Os vv.19-20 concluem: “De novo, eu vos digo: se dois de vós estiverem de acordo na terra sobre qualquer coisa que quiserem pedir, isto vos será concedido por meu Pai que está nos céus. Pois onde dois ou três estiverem reunidos em meu nome eu estou ali, no meio deles”. Devem ser explicados dentro do contexto do chamado aconselhamento fraterno, evitando-se uma leitura voltada para a importância da oração comunitária. Mateus os inseriu nesta parte do discurso para dar ênfase ao contexto deste procedimento comunitário. Céu e Terra são duas imagens utilizadas pelo evangelista. A primeira, céu, refere-se ao âmbito do Pai. Já a terra refere-se ao âmbito da comunidade cristã. O evangelista quer ensinar que existe uma estreita relação entre o Pai e a comunidade. Em Segundo lugar, a comunidade deve estar sempre voltada para o querer do Pai. Quando ela se reúne para tomar uma decisão sobre o irmão faltoso, deve primeiramente buscar o discernimento a partir da vontade do Pai, e não o que o líder ou as lideranças pretendem. Quando a comunidade faz aquilo que corresponde ao querer do Pai, então poderá ter a convicção de que Deus chancelou a decisão comunitária. O pai só chancela e confirma aquilo que a comunidade deseja, quando discerniu a sua vontade.

A comunidade deve, então, fazer sua oração para discernir a respeito da decisão a ser tomada em relação ao irmão. Deve tomar a consciência de que no meio dela está Jesus. É uma oração que se faz na presença do ressuscitado, conduzida por seu Espírito.

Aqui, o evangelista utiliza o verbo grego synfoneo (gr. συμφωνηω / συμφωνησωσιν), “estar de acordo”, “agir segundo a mesma sinfonia”. Daqui se origina o termo sinfonia. O que é uma sinfonia? Uma mesma partitura sendo tocada por instrumentos diferentes, cada um usando seu próprio talento e capacidade que possuem (ainda que na diversidade dos instrumentos), mas todos juntos, com seus respectivos instrumentos encontram-se numa sinfonia. Nesse sentido, a comunidade cristã é uma sinfonia, e age como tal, quando toca sob a partitura do amor de Deus que perdoa, acolhe, recupera, integra e gera vida. Assim espera Jesus que a comunidade dos discípulos viva e atue na história.

Emerge do texto evangélico de hoje todo o esforço do evangelista em coibir, no interno de sua comunidade, qualquer postura leviana, vingativa, revanchista, autoritária, moralista.
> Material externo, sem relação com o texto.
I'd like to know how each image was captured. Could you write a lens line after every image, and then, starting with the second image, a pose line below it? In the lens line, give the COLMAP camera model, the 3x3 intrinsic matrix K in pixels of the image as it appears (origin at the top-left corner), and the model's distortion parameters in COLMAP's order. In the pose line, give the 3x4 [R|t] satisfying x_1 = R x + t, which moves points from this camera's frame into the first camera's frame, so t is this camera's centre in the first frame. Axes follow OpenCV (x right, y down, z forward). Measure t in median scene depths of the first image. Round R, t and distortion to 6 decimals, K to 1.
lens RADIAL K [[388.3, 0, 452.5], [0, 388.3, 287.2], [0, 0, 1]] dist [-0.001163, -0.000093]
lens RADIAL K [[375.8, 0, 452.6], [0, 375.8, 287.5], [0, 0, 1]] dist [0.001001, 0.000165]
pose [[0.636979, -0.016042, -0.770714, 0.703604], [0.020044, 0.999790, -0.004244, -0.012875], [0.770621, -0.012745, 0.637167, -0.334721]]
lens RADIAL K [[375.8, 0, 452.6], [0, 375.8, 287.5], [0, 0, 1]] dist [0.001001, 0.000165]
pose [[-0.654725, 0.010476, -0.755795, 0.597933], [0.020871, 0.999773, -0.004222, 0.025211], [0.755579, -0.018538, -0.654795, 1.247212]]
Quando essas mentalidades entram na vida comunitária, os indivíduos ficam completamente fragilizados e a comunidade se fragmenta. E passa a se submeter aos caprichos às vontades das lideranças e se distancia da sintonia e da sinfonia de Jesus. O Jesus de Mateus quer deixar bem claro que a comunidade é a comunidade do Reino. Por isso, as lideranças devem se submeter aos princípios (partitura) do Reino, e não impor suas vontades.
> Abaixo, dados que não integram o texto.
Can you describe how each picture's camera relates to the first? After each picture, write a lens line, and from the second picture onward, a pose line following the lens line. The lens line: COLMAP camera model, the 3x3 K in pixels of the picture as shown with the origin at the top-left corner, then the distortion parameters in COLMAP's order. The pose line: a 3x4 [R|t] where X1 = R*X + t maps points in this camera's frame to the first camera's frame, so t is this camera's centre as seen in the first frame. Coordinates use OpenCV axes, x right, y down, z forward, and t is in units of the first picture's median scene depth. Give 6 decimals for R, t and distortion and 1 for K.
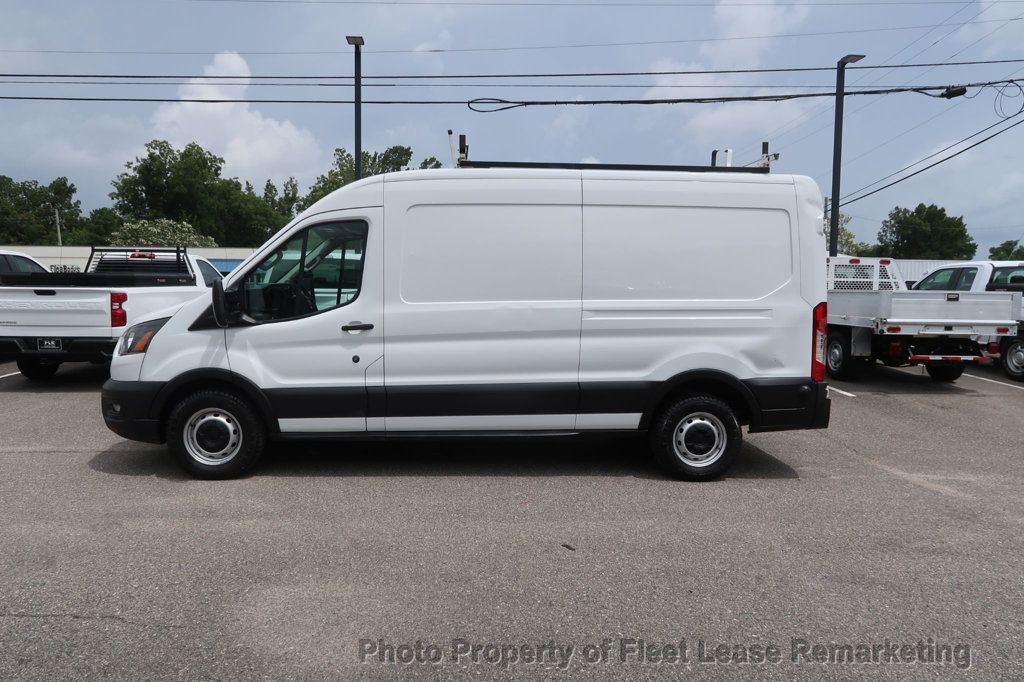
lens RADIAL K [[708.8, 0, 511.7], [0, 708.8, 342.6], [0, 0, 1]] dist [-0.032965, 0.016846]
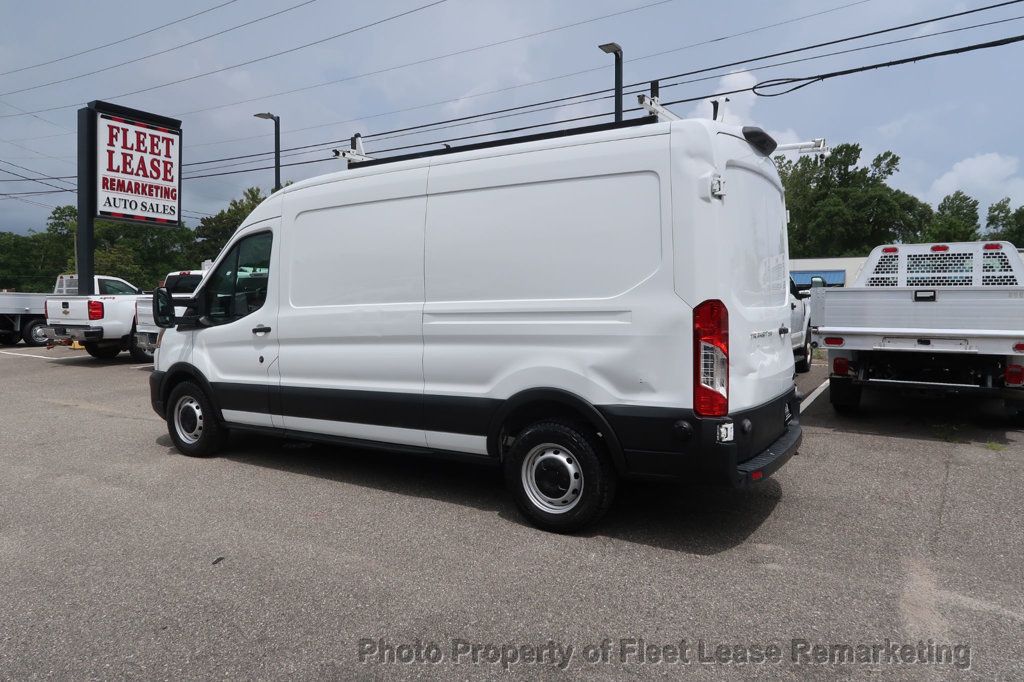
lens RADIAL K [[708.8, 0, 511.6], [0, 708.8, 345.2], [0, 0, 1]] dist [-0.032965, 0.016846]
pose [[0.803710, 0.022343, -0.594602, 0.427388], [-0.031828, 0.999478, -0.005465, -0.002581], [0.594169, 0.023318, 0.804002, 0.210621]]
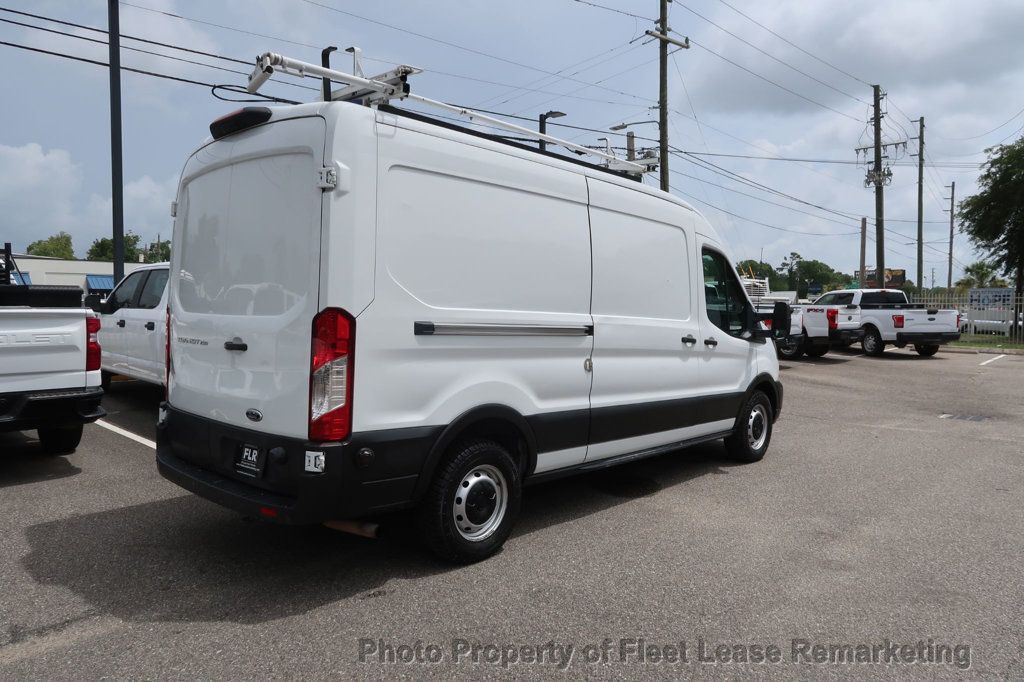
lens RADIAL K [[708.8, 0, 509.4], [0, 708.8, 344.5], [0, 0, 1]] dist [-0.032965, 0.016846]
pose [[0.734249, -0.043683, 0.677474, -0.721258], [0.053811, 0.998533, 0.006064, -0.029598], [-0.676744, 0.032003, 0.735522, 0.279789]]
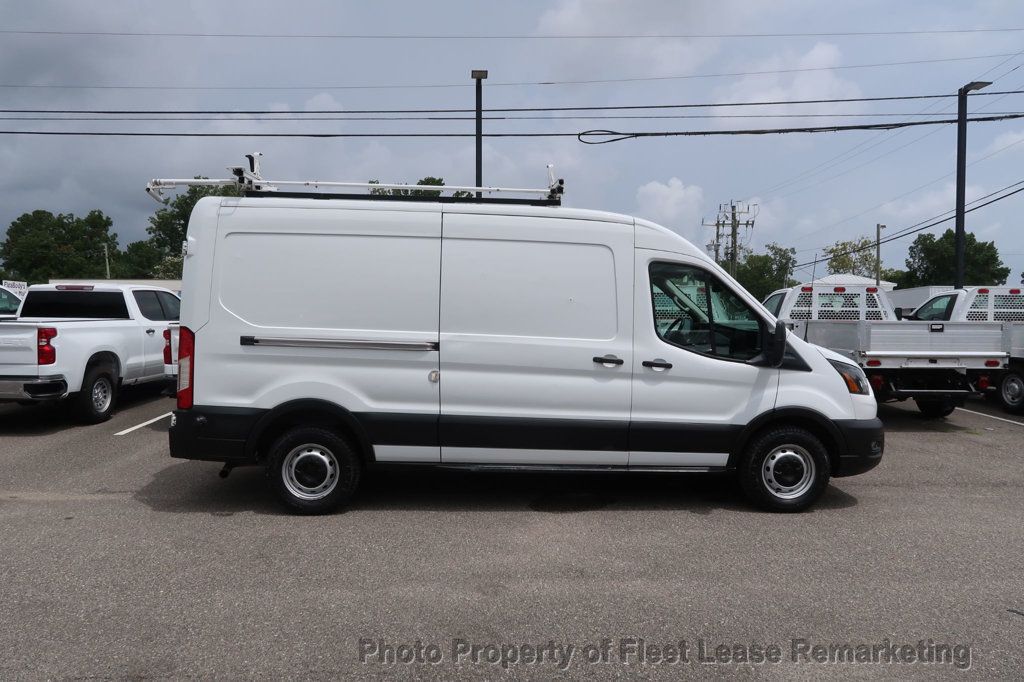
lens RADIAL K [[708.8, 0, 510.0], [0, 708.8, 341.3], [0, 0, 1]] dist [-0.032965, 0.016846]
pose [[0.999619, -0.005465, -0.027074, -0.249215], [0.004328, 0.999113, -0.041893, -0.012686], [0.027279, 0.041760, 0.998755, 0.025567]]
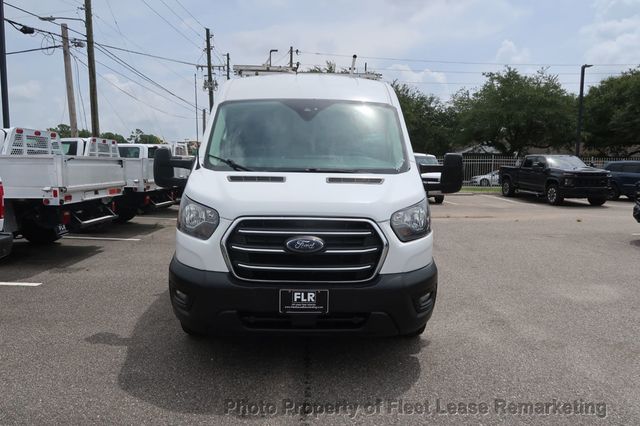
lens RADIAL K [[443.0, 0, 317.4], [0, 443.0, 212.9], [0, 0, 1]] dist [-0.032965, 0.016846]
pose [[0.051677, -0.115918, 0.991914, -0.657164], [0.066396, 0.991442, 0.112404, -0.049586], [-0.996454, 0.060050, 0.058931, 0.649557]]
Nossas comunidades têm sido espaço de perdão e acolhida? Sob qual sinfonia as nossas comunidades têm se pautado? Tem ela sido fiel à partitura do Reino anunciado e vivido por Jesus, a Palavra de Deus, que alimenta, gera conversão, promove perdão e vida? Que estejamos sob a mesma partitura, sob um único maestro, executando a sinfonia do amor, do perdão e da vida.

Pe. João Paulo Sillio. Arquidiocese de Botucatu – SP.